Sector‑Specific Impacts
Mining and Extraction
The mining sector’s contribution to GDP slipped from 22.4% in 2023 to 20.8% in 2024. The downturn was largely due to lower output from the flagship Katima Mulilo copper mine and decreased demand for high‑grade iron ore. Mining companies have postponed expansions, and several new exploration projects have been put on hold.Agriculture
The agricultural sector, which supplies about 8% of GDP, has faced a combination of drought stress and a devaluation of the Namibian dollar, increasing input costs for farmers. Crop yields declined by 5% in the 2024 harvest season, reducing export potential.Manufacturing
Manufacturing output contracted by 3.5% in the first half of 2024. Low domestic demand and a shortage of skilled labor have contributed to the slowdown. The sector has struggled to diversify its product mix and penetrate new export markets.Services
The services sector, which includes tourism, saw a modest decline in visitor numbers as global travel remained subdued. Tourism contributed roughly 12% of GDP but fell by 4% in 2024.
Government and Institutional Responses
Finance Minister Patrick Mlambo emphasized that the revised forecast is “a realistic reflection of the economic environment.” He highlighted that the government is focusing on stabilizing inflation and fostering a conducive environment for investment, especially in mining and renewable energy.
Central Bank of Namibia: The bank’s recent policy rate hike aims to moderate inflation but could slow credit growth. The central bank has pledged to monitor liquidity conditions closely and will adjust its monetary policy tools as necessary.
International Monetary Fund (IMF): A recent IMF assessment mirrored Namibia’s more modest growth expectations, projecting a 3.2% increase for 2025. The IMF notes that a continued focus on fiscal prudence and structural reforms is vital for sustaining growth.
Development Partners: Bilateral partners, including the African Development Bank and the World Bank, have reiterated support for Namibia’s structural reforms and have earmarked funds for infrastructure resilience projects.

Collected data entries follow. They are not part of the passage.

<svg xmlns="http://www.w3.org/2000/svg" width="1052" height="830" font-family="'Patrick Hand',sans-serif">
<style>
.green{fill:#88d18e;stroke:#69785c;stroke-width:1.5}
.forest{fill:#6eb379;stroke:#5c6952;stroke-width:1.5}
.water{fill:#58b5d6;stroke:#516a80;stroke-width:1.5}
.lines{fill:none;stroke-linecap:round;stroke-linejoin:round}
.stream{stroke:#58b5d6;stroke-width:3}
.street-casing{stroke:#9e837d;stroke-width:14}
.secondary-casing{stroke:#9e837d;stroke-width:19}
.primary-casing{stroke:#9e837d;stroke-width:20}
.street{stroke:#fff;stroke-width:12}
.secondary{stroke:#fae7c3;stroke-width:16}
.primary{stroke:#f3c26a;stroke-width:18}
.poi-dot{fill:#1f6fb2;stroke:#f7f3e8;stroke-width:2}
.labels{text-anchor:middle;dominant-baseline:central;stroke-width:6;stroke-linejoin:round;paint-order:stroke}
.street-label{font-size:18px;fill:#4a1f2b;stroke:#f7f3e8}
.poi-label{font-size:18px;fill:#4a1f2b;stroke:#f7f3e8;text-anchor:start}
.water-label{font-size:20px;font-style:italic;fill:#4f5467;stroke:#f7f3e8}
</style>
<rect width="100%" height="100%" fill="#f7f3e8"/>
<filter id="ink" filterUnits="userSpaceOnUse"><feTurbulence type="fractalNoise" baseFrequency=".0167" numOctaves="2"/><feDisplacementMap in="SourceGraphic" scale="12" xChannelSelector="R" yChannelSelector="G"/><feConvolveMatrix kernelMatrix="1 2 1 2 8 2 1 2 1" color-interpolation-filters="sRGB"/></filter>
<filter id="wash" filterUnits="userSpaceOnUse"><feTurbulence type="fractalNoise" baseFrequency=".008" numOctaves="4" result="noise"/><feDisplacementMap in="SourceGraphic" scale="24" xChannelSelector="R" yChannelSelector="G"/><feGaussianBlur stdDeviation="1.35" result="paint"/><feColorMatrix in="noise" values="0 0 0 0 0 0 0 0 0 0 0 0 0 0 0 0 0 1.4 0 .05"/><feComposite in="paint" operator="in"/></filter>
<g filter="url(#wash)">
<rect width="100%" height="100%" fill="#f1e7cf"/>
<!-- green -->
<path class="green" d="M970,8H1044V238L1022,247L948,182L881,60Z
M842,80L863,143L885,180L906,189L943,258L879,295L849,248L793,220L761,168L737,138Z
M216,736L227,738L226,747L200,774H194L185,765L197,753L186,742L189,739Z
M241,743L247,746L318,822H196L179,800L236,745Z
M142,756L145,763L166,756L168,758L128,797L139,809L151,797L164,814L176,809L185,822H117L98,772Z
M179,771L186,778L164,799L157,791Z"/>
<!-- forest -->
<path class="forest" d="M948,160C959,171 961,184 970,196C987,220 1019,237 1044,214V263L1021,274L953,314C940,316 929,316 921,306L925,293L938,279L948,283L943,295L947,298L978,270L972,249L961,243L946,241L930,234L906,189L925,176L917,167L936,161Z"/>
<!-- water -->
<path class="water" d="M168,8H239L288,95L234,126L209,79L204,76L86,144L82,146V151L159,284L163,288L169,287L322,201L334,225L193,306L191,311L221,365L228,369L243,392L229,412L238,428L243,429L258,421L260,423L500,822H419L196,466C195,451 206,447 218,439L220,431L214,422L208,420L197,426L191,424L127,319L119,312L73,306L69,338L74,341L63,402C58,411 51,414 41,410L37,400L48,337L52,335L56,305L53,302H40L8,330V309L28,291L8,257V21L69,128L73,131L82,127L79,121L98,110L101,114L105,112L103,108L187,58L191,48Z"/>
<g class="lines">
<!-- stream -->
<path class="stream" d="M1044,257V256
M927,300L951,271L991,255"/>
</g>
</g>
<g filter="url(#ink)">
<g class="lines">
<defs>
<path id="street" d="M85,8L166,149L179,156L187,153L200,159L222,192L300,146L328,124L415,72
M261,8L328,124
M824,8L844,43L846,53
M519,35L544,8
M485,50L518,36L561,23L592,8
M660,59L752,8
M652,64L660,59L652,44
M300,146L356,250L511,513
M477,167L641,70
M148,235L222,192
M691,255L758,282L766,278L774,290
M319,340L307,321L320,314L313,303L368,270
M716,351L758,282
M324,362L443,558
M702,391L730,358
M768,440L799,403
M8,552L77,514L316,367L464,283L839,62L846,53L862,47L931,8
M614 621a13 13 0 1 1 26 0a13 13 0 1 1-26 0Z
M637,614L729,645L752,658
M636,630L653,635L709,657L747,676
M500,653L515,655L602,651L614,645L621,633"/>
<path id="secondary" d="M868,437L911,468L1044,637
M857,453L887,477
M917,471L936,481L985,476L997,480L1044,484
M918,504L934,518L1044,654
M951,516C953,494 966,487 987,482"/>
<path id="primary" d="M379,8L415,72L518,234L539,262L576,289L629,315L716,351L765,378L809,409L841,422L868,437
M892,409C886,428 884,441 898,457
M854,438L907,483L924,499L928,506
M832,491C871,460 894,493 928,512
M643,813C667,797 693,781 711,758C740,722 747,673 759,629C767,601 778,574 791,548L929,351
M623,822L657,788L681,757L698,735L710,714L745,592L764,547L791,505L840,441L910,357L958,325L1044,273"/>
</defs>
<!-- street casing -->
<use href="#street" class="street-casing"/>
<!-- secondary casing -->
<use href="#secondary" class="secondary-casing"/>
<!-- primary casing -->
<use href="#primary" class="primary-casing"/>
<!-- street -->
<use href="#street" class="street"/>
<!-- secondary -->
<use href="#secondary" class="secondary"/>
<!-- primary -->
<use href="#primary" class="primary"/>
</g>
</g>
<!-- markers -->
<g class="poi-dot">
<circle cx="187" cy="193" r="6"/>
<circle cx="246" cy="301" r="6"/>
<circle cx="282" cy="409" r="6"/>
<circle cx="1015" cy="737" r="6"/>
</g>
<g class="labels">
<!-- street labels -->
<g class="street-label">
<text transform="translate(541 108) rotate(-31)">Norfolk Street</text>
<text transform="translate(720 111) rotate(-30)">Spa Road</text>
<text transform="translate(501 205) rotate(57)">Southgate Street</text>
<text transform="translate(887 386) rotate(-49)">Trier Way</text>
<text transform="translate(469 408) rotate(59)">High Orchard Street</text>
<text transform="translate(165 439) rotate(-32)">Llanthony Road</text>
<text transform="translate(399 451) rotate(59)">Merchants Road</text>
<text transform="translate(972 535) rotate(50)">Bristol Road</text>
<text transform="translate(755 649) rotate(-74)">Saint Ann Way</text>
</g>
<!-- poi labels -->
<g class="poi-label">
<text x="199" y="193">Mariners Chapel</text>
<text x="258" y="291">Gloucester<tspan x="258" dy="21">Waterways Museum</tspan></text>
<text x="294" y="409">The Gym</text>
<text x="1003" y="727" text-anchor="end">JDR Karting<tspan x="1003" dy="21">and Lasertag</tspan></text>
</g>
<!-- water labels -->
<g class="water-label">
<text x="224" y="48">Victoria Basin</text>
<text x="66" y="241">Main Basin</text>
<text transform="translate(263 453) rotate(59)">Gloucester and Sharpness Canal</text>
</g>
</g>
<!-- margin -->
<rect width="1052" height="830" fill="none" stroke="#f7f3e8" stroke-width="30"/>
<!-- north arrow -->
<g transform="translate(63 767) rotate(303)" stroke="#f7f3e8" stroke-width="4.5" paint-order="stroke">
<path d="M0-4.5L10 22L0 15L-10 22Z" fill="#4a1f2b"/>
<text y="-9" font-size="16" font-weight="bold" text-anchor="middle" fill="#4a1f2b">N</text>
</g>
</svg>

Implications for Investors and Policymakers
Investment Outlook
Investors should reassess exposure to commodity‑heavy assets, particularly in mining. Opportunities may arise in sectors aligned with structural reforms—such as renewable energy, digital infrastructure, and agri‑tech—where the government has indicated a willingness to provide incentives.Policy Focus
Policymakers are urged to balance fiscal consolidation with targeted spending that promotes job creation and economic diversification. Enhancing the business climate, improving access to finance for SMEs, and investing in human capital development could mitigate the dampening effects of external shocks.Regional Context
Namibia’s revision aligns with broader Southern African trends, where several economies are experiencing slower growth due to commodity price swings and high inflation. Cross‑border trade and regional supply chains may also be affected, highlighting the need for cooperative policy measures.
Conclusion
Namibia’s decision to lower its 2025 growth forecast to 3.3% underscores a period of economic adjustment marked by commodity price volatility, inflationary pressures, and a need for fiscal prudence. While the revised outlook presents challenges, it also offers a clearer framework for policymakers to implement reforms and for investors to realign strategies. The country’s ability to navigate these conditions will hinge on its capacity to strengthen domestic demand, diversify the economy, and maintain macroeconomic stability in an increasingly volatile global environment.